I hear the train horn blasting to my left, but the light fixed to the first car is not on. Instead it slides over the rails like some hidden, creeping thing.

“Fifth car back!” he shouts.

We both break into a sprint. I find the fifth car and grab the handle on the side with my left hand, pulling as hard as I can. I try to swing my legs inside, but they don’t quite make it; they are dangerously close to the wheels — I shriek, and scrape my knee against the floor as I yank myself inside.

Tobias gets in after me and crouches by my side. I clutch my knee and grit my teeth.
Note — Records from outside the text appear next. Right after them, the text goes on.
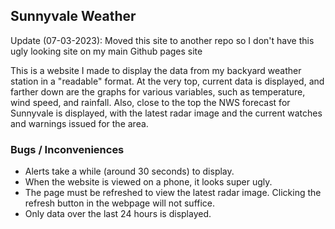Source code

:## Sunnyvale Weather

Update (07-03-2023): Moved this site to another repo so I don't have this ugly looking site on my main Github pages site

This is a website I made to display the data from my backyard weather station in a "readable" format. At the very top, current data is displayed, and farther down are the graphs for various variables, such as temperature, wind speed, and rainfall. Also, close to the top the NWS forecast for Sunnyvale is displayed, with the latest radar image and the current watches and warnings issued for the area.

### Bugs / Inconveniences

  * Alerts take a while (around 30 seconds) to display.
  * When the website is viewed on a phone, it looks super ugly.
  * The page must be refreshed to view the latest radar image. Clicking the refresh button in the webpage will not suffice.
  * Only data over the last 24 hours is displayed.
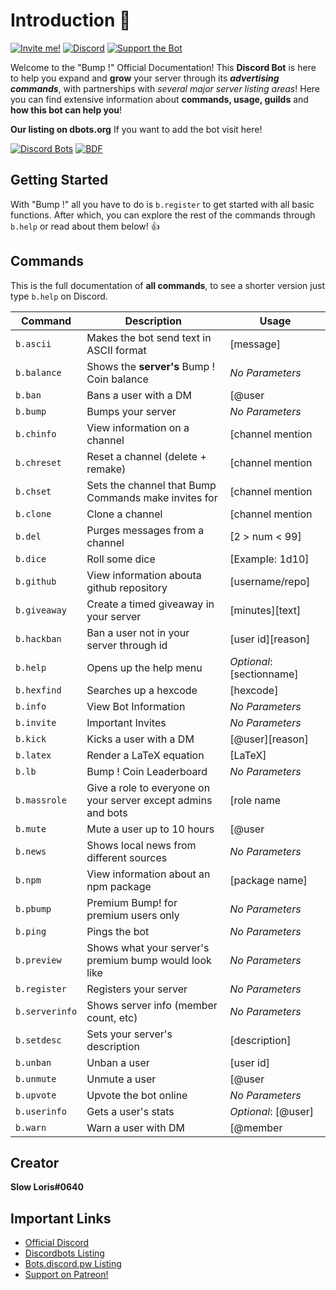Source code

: # Introduction :robot:

[![Invite me!](https://img.shields.io/badge/Discord-Invite%20Me-6b80c2.svg)](https://discordapp.com/oauth2/authorize?client_id=354107917508673547&scope=bot&permissions=1610087679) [![Discord](https://img.shields.io/discord/354296784694018048.svg)](https://discord.gg/kPGsAm7) [![Support the Bot](https://img.shields.io/badge/Support-the%20Bot-orange.svg)](https://www.patreon.com/slowloris)

Welcome to the "Bump !" Official Documentation! This **Discord Bot** is here to help you expand and **grow** your server through its ___advertising commands___, with partnerships with *several major server listing areas*! Here you can find extensive information about **commands, usage, guilds** and **how this bot can help you**!

**Our listing on dbots.org** If you want to add the bot visit here!

[![Discord Bots](https://discordbots.org/api/widget/354107917508673547.png?datacolor=6b80c2&highlightcolor=FFFFFF&certifiedcolor=FFFFFF&usernamecolor=FFFFFF&topcolor=F39C12&middlecolor=2c3e50)](https://discordbots.org/bot/354107917508673547)
[![BDF](https://botsfordiscord.com/api/v1/bots/354107917508673547/embed)](https://botsfordiscord.com/bot/354107917508673547)

## Getting Started

With "Bump !" all you have to do is 
`
b.register
`
to get started with all basic functions.
After which, you can explore the rest of the commands through
`
b.help
`
or read about them below! :+1:

## Commands
This is the full documentation of **all commands**, to see a shorter version just type `b.help` on Discord.

| Command | Description | Usage |
| --- | --- | --- |
| `b.ascii` | Makes the bot send text in ASCII format| [message]|
| `b.balance` | Shows the **server's** Bump ! Coin balance | *No Parameters* |
| `b.ban` | Bans a user with a DM | [@user | user id][reason] |
| `b.bump` | Bumps your server | *No Parameters* | 
| `b.chinfo` | View information on a channel | [channel mention | channel id] |
| `b.chreset` | Reset a channel (delete + remake) | [channel mention | channel id] |
| `b.chset` | Sets the channel that Bump Commands make invites for | [channel mention | channel id] |
| `b.clone` | Clone a channel | [channel mention | channel id] | 
| `b.del` | Purges messages from a channel | [2 > num < 99] |
| `b.dice` | Roll some dice | [Example: 1d10] |
| `b.github` | View information abouta github repository | [username/repo] | 
| `b.giveaway` | Create a timed giveaway in your server | [minutes][text] |
| `b.hackban` | Ban a user not in your server through id | [user id][reason] |
| `b.help` | Opens up the help menu | *Optional*: [sectionname] |
| `b.hexfind` | Searches up a hexcode | [hexcode] |
| `b.info` | View Bot Information | *No Parameters* |
| `b.invite` | Important Invites | *No Parameters* |
| `b.kick` | Kicks a user with a DM | [@user][reason] |
| `b.latex` | Render a LaTeX equation | [LaTeX] |
| `b.lb` | Bump ! Coin Leaderboard | *No Parameters* |
| `b.massrole` | Give a role to everyone on your server except admins and bots | [role name | role id] |
| `b.mute` | Mute a user up to 10 hours | [@user | user id][reason] |
| `b.news` | Shows local news from different sources | *No Parameters* |
| `b.npm` | View information about an npm package | [package name] |
| `b.pbump` | Premium Bump! for premium users only | *No Parameters* |
| `b.ping` | Pings the bot | *No Parameters* |
| `b.preview` | Shows what your server's premium bump would look like | *No Parameters* |
| `b.register` | Registers your server | *No Parameters* |
| `b.serverinfo` | Shows server info (member count, etc) | *No Parameters* |
| `b.setdesc` | Sets your server's description | [description] |
| `b.unban` | Unban a user | [user id] |
| `b.unmute` | Unmute a user | [@user | user id] |
| `b.upvote` | Upvote the bot online | *No Parameters* |
| `b.userinfo` | Gets a user's stats | *Optional*: [@user] |
| `b.warn` | Warn a user with DM | [@member | userId][reason] |

## Creator
**Slow Loris#0640**
## Important Links
* [Official Discord](https://discord.gg/kPGsAm7)
* [Discordbots Listing](https://discordbots.org/bot/bump)
* [Bots.discord.pw Listing](https://bots.discord.pw/bots/354107917508673547)
* [Support on Patreon!](https://www.patreon.com/slowloris)
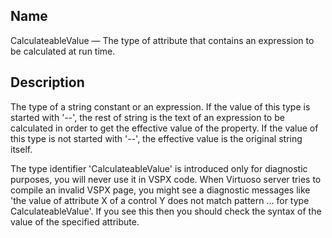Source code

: <div id="vc_type_calculateablevalue" class="refentry">

<div class="titlepage">

</div>

<div class="refnamediv">

## Name

CalculateableValue — The type of attribute that contains an expression
to be calculated at run time.

</div>

<div id="vc_desc_calculateablevalue" class="refsect1">

## Description

The type of a string constant or an expression. If the value of this
type is started with '--', the rest of string is the text of an
expression to be calculated in order to get the effective value of the
property. If the value of this type is not started with '--', the
effective value is the original string itself.

The type identifier 'CalculateableValue' is introduced only for
diagnostic purposes, you will never use it in VSPX code. When Virtuoso
server tries to compile an invalid VSPX page, you might see a diagnostic
messages like 'the value of attribute X of a control Y does not match
pattern ... for type CalculateableValue'. If you see this then you
should check the syntax of the value of the specified attribute.

</div>

</div>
“Here, let me see,” he says. He pushes my jeans up my leg and over my knee. His fingers leave streaks of cold on my skin, invisible to the eye, and I think about wrapping his shirt around my fist and pulling him in to kiss me; I think about pressing myself against him, but I can’t, because all our secrets would keep a space between us.

My knee is red with blood. “It’s shallow. It’ll heal quickly,” he says.

I nod. The pain is already subsiding. He rolls my jeans so they will stay up. I lie back, staring at the ceiling.

“So is he still in your fear landscape?” I say.

It looks like someone lit a match behind his eyes. “Yes. But not in the same way.”

He told me, once, that his fear landscape hadn’t changed since he first went through it, during his initiation. So if it has, even in a small way, that’s something.

“You’re in it, though.” He frowns at his hands. “Instead of having to shoot that woman, like I used to, I have to watch you die. And there’s nothing I can do to stop it.”

His hands shake. I try to think of something helpful to say. I’m not going to die— but I don’t know that. We live in a dangerous world, and I am not so attached to life that I will do anything to survive. I can’t reassure him.

He checks his watch. “They’ll be here any minute.”

I get up, and see Evelyn and Edward standing next to the tracks. They run before the train passes them, and jump in with almost as little trouble as Tobias. They must have been practicing.

Edward smirks at me. Today his eye patch has a big blue “X” stitched over it.

“Hello,” Evelyn says. She looks only at Tobias as she says it, like I’m not even there.